> About this exercise: Print the whole listing again exactly as it stands, leaving out any images.

> Given material:
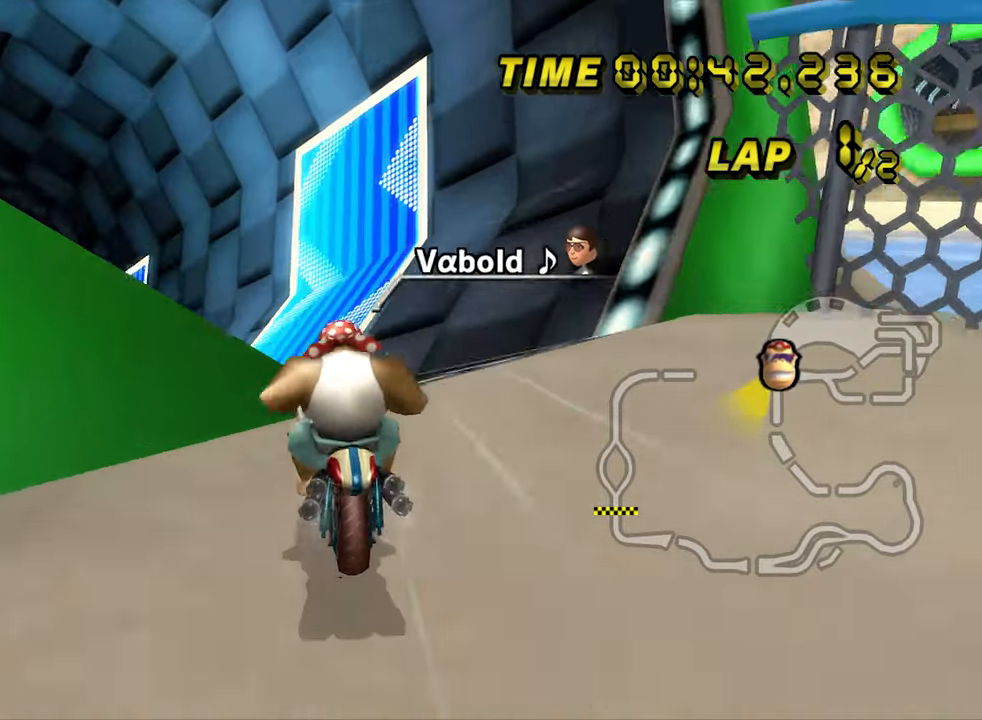
{"dt_ms": 500, "buttons": ["A"], "left_stick": "left", "events": [[50, "left_stick", "up"], [150, "left_stick", "left"], [233, "R1", "up"], [400, "R1", "down"], [450, "R1", "up"]]}
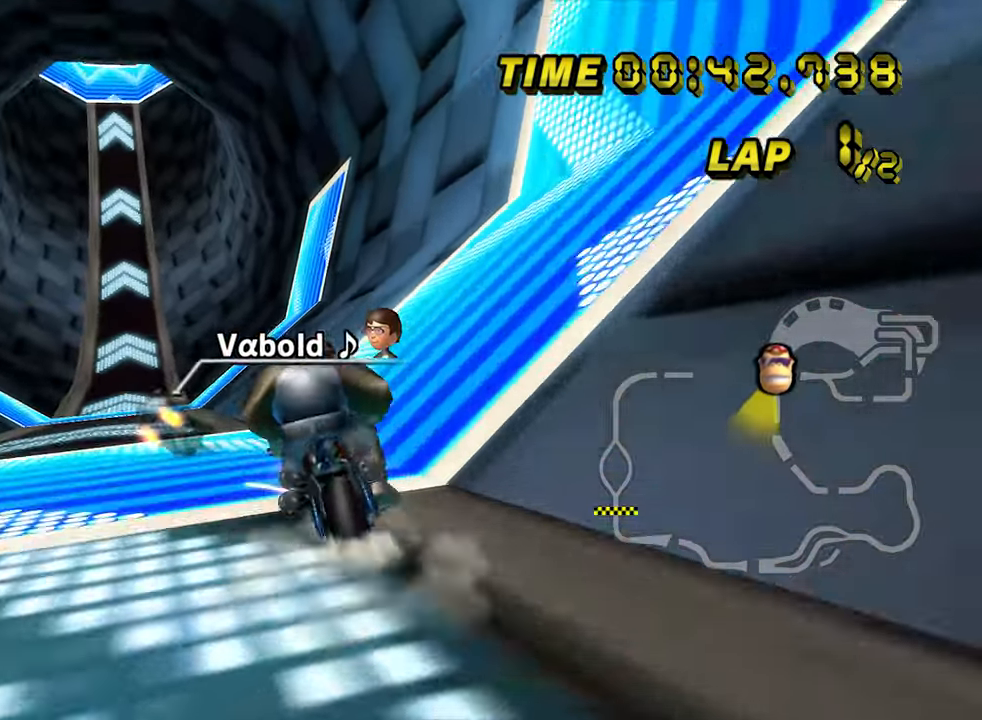
{"dt_ms": 500, "buttons": ["A"], "left_stick": "right", "events": [[100, "R1", "down"], [283, "left_stick", "center"], [316, "R1", "up"], [483, "left_stick", "right"]]}
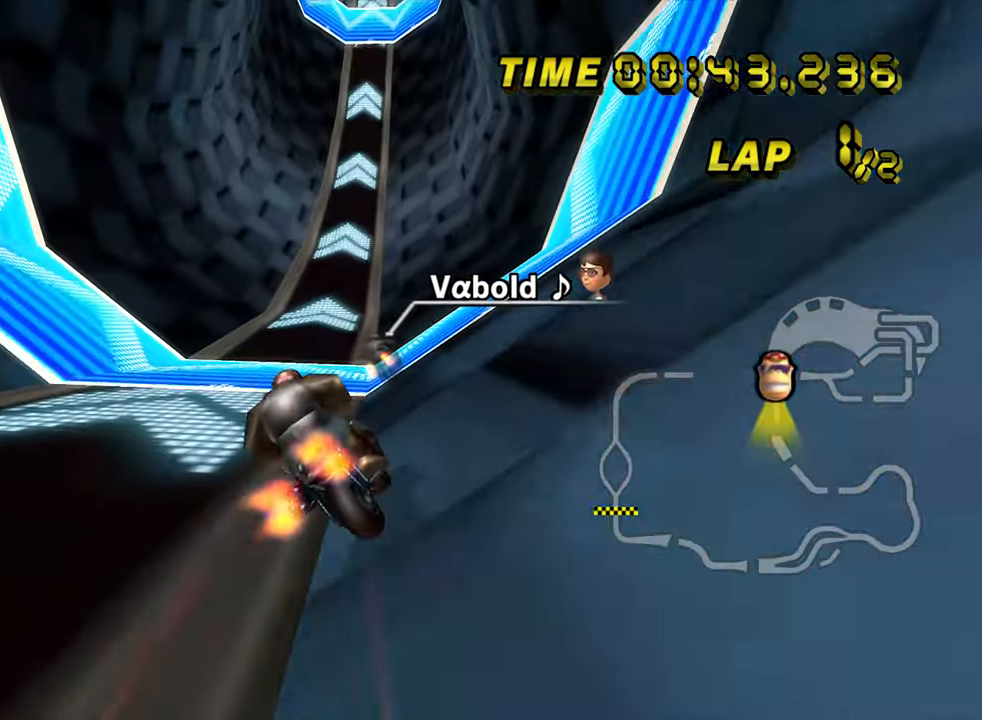
{"dt_ms": 500, "buttons": ["A"], "left_stick": "center"}
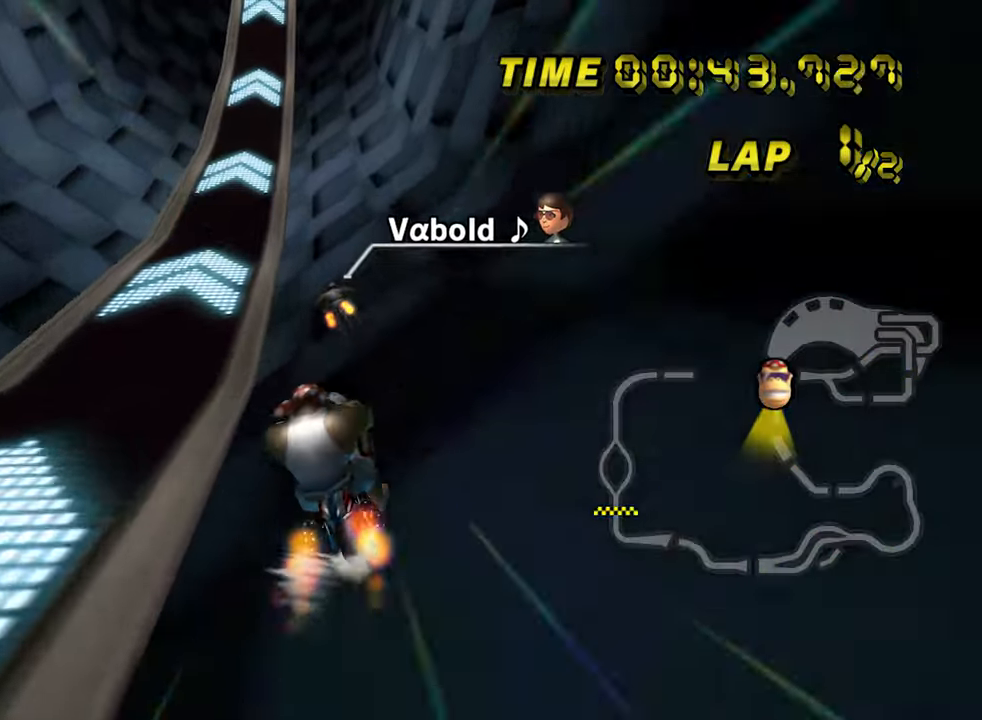
{"dt_ms": 500, "buttons": ["A"], "left_stick": "center", "events": []}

> Answer for this exercise:
{"dt_ms": 500, "buttons": ["A"], "left_stick": "left", "events": [[50, "left_stick", "up"], [150, "left_stick", "left"], [233, "R1", "up"], [400, "R1", "down"], [450, "R1", "up"]]}
{"dt_ms": 500, "buttons": ["A"], "left_stick": "right", "events": [[100, "R1", "down"], [283, "left_stick", "center"], [316, "R1", "up"], [483, "left_stick", "right"]]}
{"dt_ms": 500, "buttons": ["A"], "left_stick": "center"}
{"dt_ms": 500, "buttons": ["A"], "left_stick": "center", "events": []}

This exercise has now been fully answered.